-- Start of EXTRACTED TEXT --

Have you noticed that personal boundaries seem to be more easily crossed at those times?
Because there are usually more people and stress levels are higher, it seems to be…
Personal Boundaries that Get Crossed
- Over indulging in food and alcohol (crossing your own personal boundaries)
- Comments on people’s financial or employment status
- Weightist comments “You’re too fat. Don’t eat that” or “You’re too thin. Eat something!”
- Responsibility for the main celebration thrust onto one person’s shoulders
Even if someone doesn’t intentionally cross your boundary, it hurts. My mother-in-law from my first marriage was a lovely woman. She unfortunately had some very negative beliefs about weight. Her idea of helping me and my then husband was to WEIGH us after holiday meals!
She thought she was helping us. She had NO intention of hurting our feelings. My feelings were hurt, though, very much. Needless to say, that only happened a few times until I finally mustered up enough Courage to tell her that NO WAY was she going to WEIGH me ever again!

-- End of EXTRACTED TEXT --
-- Start of DATA EXCERPTS --

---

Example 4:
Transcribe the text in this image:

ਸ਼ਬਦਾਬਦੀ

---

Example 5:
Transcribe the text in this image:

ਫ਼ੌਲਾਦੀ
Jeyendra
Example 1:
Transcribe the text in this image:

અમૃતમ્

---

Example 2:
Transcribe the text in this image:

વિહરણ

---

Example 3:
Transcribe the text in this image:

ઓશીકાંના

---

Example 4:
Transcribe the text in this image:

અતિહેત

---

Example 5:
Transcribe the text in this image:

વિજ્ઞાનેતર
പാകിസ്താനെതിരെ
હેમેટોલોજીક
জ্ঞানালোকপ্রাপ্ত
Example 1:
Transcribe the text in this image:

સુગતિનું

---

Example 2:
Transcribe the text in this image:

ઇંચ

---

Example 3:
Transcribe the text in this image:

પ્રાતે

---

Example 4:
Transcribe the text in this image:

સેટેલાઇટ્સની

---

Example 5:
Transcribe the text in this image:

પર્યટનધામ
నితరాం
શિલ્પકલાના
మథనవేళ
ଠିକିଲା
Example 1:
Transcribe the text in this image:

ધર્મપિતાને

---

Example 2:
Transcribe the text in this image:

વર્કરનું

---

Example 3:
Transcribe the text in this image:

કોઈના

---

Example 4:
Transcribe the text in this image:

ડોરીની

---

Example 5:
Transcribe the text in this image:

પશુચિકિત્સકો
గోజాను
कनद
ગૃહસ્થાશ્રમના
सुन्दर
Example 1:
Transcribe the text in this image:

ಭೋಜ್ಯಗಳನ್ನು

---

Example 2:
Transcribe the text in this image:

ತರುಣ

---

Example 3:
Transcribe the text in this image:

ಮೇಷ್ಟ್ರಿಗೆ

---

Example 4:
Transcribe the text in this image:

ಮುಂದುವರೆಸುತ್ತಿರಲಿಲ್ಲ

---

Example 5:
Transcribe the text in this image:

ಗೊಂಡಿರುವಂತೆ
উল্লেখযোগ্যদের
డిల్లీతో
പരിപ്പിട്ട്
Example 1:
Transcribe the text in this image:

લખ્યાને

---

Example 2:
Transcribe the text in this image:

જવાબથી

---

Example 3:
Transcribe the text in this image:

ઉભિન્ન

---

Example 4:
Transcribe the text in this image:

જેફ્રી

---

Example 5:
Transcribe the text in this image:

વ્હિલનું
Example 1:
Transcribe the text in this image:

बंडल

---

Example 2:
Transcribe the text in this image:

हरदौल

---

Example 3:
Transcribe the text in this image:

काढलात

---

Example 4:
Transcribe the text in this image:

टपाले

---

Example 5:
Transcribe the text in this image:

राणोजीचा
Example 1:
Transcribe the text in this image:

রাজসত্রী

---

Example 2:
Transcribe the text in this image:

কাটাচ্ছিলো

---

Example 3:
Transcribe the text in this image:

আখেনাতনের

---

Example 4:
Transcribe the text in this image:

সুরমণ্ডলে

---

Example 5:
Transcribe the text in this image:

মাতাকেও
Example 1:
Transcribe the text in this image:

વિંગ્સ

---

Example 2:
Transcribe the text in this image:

-- End of DATA EXCERPTS --

## [TASK DIRECTIONS]
Please write out the full text about personal boundaries from above, word for word.

## [EXERCISE OUTPUT]
Have you noticed that personal boundaries seem to be more easily crossed at those times?
Because there are usually more people and stress levels are higher, it seems to be…
Personal Boundaries that Get Crossed
- Over indulging in food and alcohol (crossing your own personal boundaries)
- Comments on people’s financial or employment status
- Weightist comments “You’re too fat. Don’t eat that” or “You’re too thin. Eat something!”
- Responsibility for the main celebration thrust onto one person’s shoulders
Even if someone doesn’t intentionally cross your boundary, it hurts. My mother-in-law from my first marriage was a lovely woman. She unfortunately had some very negative beliefs about weight. Her idea of helping me and my then husband was to WEIGH us after holiday meals!
She thought she was helping us. She had NO intention of hurting our feelings. My feelings were hurt, though, very much. Needless to say, that only happened a few times until I finally mustered up enough Courage to tell her that NO WAY was she going to WEIGH me ever again!